-- Prompt 1 --
Reproduce word for word the part of the article on older adult volunteers that opens with the words containing "(ARA) -When Margaret" and closes with "family services agency.".
-- Prompt 2 --
Name every volunteer the article on older adult volunteers mentions by name.
-- Prompt 3 --
Summarize the article on older adult volunteers in two sentences.

October 19, 2021

Older Adult Volunteers Bring New Expertise and New Life to Nonprofits

Non Profit Consulting and Training - Wendy Biro-Pollard 104

(ARA) -When Margaret Ross retired from a career in nursing, she had no idea that her new life as a volunteer would lead her right back into healthcare. Neither did Mike Chesnut, whose work building retail partnerships looks a lot like his volunteer service for a group of Denver nonprofits that are fighting homelessness. The same is true for retiree Berlin Hall. Since leaving his accounting executive career, Hall’s desire to help at-risk families led him to volunteer to manage the books for a family services agency.

As they move into roles in service and volunteering, older adults like these are discovering that what they know is just as important as how much time they can give. Their help couldn’t have come at a better time. With demand for nonprofit services skyrocketing, fundraising and revenues are way down. Some experts predict as many as 100,000 nonprofit organizations could run out of money for their programs completely.

-- Given records --
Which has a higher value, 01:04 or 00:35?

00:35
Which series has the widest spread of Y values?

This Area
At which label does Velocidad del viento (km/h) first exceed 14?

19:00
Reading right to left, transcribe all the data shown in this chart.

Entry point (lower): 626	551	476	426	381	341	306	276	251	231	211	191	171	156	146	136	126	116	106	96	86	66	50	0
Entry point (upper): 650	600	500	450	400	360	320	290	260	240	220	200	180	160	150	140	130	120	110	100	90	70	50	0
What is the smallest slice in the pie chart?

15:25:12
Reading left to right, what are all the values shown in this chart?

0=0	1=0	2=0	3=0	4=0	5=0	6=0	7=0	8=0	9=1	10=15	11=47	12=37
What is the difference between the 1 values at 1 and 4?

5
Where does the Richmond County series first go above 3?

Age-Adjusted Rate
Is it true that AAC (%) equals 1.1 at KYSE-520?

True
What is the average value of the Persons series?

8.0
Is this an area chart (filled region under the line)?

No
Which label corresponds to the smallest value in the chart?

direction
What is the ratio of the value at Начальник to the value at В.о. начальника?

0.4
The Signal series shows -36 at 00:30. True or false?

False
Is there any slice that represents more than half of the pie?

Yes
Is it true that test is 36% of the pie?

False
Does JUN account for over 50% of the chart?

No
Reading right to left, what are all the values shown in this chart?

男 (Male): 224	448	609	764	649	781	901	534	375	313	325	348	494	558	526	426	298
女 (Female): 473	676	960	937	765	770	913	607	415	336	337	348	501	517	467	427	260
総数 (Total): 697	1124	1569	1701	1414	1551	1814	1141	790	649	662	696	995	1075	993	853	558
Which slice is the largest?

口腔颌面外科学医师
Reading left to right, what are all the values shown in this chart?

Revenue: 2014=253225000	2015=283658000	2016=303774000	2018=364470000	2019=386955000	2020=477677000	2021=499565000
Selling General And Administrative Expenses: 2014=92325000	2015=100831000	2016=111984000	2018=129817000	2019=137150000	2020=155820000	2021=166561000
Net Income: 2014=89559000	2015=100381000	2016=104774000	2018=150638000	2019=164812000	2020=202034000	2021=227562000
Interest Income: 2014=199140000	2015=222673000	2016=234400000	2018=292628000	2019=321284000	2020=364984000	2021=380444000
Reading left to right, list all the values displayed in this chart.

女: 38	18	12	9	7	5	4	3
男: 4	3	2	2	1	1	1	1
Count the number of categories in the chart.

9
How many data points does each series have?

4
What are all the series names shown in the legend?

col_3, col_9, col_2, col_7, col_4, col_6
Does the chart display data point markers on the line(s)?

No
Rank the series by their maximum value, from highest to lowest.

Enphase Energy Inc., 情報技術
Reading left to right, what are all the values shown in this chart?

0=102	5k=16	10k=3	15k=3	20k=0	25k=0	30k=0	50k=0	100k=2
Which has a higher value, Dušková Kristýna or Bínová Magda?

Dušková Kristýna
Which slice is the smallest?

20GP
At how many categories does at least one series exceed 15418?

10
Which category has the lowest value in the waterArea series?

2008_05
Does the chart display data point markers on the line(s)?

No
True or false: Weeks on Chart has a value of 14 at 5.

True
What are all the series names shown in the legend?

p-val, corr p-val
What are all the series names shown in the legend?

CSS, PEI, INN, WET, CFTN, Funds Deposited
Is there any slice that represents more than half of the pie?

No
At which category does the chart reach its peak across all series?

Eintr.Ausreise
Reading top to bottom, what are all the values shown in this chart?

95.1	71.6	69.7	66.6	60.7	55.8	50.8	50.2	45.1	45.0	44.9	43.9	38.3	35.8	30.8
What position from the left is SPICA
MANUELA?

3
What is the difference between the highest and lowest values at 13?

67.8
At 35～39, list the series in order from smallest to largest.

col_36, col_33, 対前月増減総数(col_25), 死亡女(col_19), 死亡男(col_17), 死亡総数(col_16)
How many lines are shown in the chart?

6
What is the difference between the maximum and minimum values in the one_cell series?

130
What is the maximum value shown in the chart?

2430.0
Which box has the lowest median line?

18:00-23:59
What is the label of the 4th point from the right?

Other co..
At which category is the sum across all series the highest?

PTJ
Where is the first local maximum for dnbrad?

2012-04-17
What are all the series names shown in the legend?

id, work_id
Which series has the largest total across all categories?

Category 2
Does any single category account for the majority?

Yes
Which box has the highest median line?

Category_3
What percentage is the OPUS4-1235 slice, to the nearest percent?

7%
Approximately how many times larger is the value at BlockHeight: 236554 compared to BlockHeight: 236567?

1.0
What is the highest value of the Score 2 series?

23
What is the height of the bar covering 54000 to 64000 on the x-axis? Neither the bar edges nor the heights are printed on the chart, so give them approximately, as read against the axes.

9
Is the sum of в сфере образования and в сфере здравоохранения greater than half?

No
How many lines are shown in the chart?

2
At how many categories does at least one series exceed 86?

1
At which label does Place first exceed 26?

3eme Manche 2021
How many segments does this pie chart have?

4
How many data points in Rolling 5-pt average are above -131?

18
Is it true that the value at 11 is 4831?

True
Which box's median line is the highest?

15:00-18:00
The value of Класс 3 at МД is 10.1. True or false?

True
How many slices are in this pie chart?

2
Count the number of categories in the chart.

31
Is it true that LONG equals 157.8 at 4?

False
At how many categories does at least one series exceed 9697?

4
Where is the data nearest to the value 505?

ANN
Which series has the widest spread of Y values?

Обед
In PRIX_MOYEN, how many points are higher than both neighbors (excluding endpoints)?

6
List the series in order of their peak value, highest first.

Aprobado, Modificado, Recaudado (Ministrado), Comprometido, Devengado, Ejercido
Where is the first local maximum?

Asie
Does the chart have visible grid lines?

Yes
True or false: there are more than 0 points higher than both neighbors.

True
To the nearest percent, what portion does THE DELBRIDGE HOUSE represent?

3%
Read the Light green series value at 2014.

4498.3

-- Expected answer 1 --
(ARA) -When Margaret Ross retired from a career in nursing, she had no idea that her new life as a volunteer would lead her right back into healthcare. Neither did Mike Chesnut, whose work building retail partnerships looks a lot like his volunteer service for a group of Denver nonprofits that are fighting homelessness. The same is true for retiree Berlin Hall. Since leaving his accounting executive career, Hall’s desire to help at-risk families led him to volunteer to manage the books for a family services agency.

-- Expected answer 2 --
Margaret Ross
Mike Chesnut
Berlin Hall

-- Expected answer 3 --
Older adults such as retired nurse Margaret Ross, Mike Chesnut and retired accounting executive Berlin Hall are volunteering for nonprofits in ways that match their career experience, finding that what they know matters as much as the time they give. Their help comes as demand for nonprofit services skyrockets while fundraising and revenues drop, and some experts predict that as many as 100,000 nonprofits could run out of money for their programs.